*Stored dataset items*:

-------

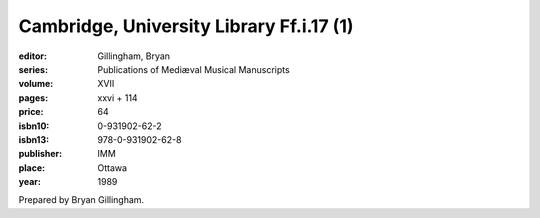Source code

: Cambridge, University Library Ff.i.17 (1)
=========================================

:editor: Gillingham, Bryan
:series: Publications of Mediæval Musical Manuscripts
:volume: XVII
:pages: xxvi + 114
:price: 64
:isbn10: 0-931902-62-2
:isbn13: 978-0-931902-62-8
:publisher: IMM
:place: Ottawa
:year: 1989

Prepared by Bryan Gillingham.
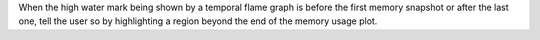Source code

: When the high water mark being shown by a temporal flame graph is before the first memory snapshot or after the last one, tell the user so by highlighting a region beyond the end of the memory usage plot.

-------

*Problem requirements*: Please show every line of the records that holds the word "Bryan".

*Answer for this exercise*:
:editor: Gillingham, Bryan
Prepared by Bryan Gillingham.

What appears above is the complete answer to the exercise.